Old Fashioned Work Ethic

The idea that a workplace is a workplace seems oddly old fashioned. Folks seem to crave an artificial family, emotional support. We all seek allies, that is sensible, time-honored and appropriate to a degree. But trying to find an emotional life at work is ridiculous. Because the person you want to bond with may be the person who has to write you up or fire you. Nobody seems to get it that when you go to work you leave your personal shit at the door, suit up, pate on a smile and do your best. I listen to people talking about their personal problems all day long at work when they are supposed to be working. It is downright tiring. In the same category, I am pretty well sick to death of listening to people complain about their jobs. I don't love my job some days, but I am pretty darn grateful to have it. Especially in these times when there are literally millions out of work. I am constantly tempted to say "if you don't like it, find another one". But I don't. I am even more astounded that managers permit people to spew negativity and then wonder why they aren't productive. It is interesting that my emotionally sensitive son (and yes, he really is) has always had a problem with the emotional ups and downs of life. When things are difficult, he tends to just tank in his school work or other commitments. We talked about this recently, about the idea that you sometimes just have to keep going, despite life handing you lemons. You don't have to make lemonade but you have to stay on track. This is just one of those lessons you just have to learn, at least I think so. Obviously a lot of folks don't learn it since they seem to think that their employment is a god given right and not a gift. Old fashioned I guess.

Wednesday, February 18, 2009

In the Here and Now

Too much life, I wasn't kidding. I suppose if I was younger I would have more energy for all the various things I have to do. On the other hand I am doing them. On another hand, if I was younger my parents wouldn't be old and my son wouldn't be a teenager. So there is order in the universe, it is just too much universe. Or something. They say that the busier you are the more you accomplish. I think that is only true to some precarious breaking point where you never finish anything and forget to do hundreds of things. That must be right before you have a breakdown? Maybe my memory is just going, hard to know. Am I too busy or am I demented? What a choice. I feel as if I am living all the American headlines. Losing your home? That was almost us. We got lucky. Squeezed between kids and parents? That is us. Loss of job? Meet my long suffering spouse. The good news is that we are luckier than many; we are still in our home, I still have a job and nobody is seriously ill. Yep, that is the good news. The bad news seems to be that I am slowly losing my mind. The struggle to live in the now, to just be grateful, to find joy grows greater these days. But really, to be effective, its not supposed to be a struggle.

Sunday, February 8, 2009

Too Much Life

Good Grief, three weeks since I wrote last, too long.

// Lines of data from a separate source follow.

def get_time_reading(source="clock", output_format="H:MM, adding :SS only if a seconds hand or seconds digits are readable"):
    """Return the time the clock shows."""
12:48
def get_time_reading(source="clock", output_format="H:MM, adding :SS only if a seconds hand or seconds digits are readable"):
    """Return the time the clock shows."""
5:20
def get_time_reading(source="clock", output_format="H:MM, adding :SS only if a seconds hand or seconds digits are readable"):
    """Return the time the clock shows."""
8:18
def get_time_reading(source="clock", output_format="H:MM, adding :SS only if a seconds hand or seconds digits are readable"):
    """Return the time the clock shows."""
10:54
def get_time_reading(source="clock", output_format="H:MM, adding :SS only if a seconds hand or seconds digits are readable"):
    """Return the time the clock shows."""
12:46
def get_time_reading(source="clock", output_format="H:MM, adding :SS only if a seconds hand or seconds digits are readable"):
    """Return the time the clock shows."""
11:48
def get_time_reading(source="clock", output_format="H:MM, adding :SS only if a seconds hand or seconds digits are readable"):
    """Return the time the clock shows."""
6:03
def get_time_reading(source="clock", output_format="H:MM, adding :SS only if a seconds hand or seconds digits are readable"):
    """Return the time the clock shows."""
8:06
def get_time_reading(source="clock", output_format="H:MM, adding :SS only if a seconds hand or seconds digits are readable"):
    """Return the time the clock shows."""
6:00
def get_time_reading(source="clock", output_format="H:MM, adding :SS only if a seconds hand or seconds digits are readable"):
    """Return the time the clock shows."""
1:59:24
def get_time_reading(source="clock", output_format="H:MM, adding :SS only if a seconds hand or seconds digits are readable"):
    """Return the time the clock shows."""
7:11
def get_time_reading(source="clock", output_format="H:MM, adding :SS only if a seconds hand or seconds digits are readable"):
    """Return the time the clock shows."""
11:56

Very much has happened in my life and we are all still settling down. People who know me, see me and ask how I am (most know there has been much stress) and I am simply not sure. I am not sick, I am not feeling bad, I am not depressed. I am overwhelmed most of the time. At least recently. My father has moved into our home. And I think it will be ok. He has lived alone for decades and it must be a terrible time for him to accustom himself to house rules and other people's habits. It must be terrible to think that you have to be dependent or that you need to give up your home, your space, your ability to make all your own decisions. It must be hard to eat on someone else's schedule instead of going out for chinese at 10 p.m. It must be extra hard, at eighty-one, to have to learn where all the stores are, the banks, the gas stations, when you've been going to the same places for the same decades. It is hard, too, from this side of the equation, to try to incorporate a lot of someone else's things into my home. Trying to figure out where guests will sleep and having to spend a great deal of time sorting through someone else's belongings. So, it is hard all around. Suck it up I say. What an opportunity to do something good, to pay back the help he has given me. Truth be told, we haven't had a particularly "normal" father-daughter relationship; he isn't your usual sort of dad. But he loves me I know, and he has always been willing to bail me out. So it is my turn to bail him out. The answer to the question of how I am is that I am just having a little too much life at the moment. Someone asked me today why I was doing it, why I didn't send him to an assisted living facility. First, he wouldn't go, he would just have chosen to remain in his home, at risk. Second, what other answer is there than that he is my father. Isn't that enough?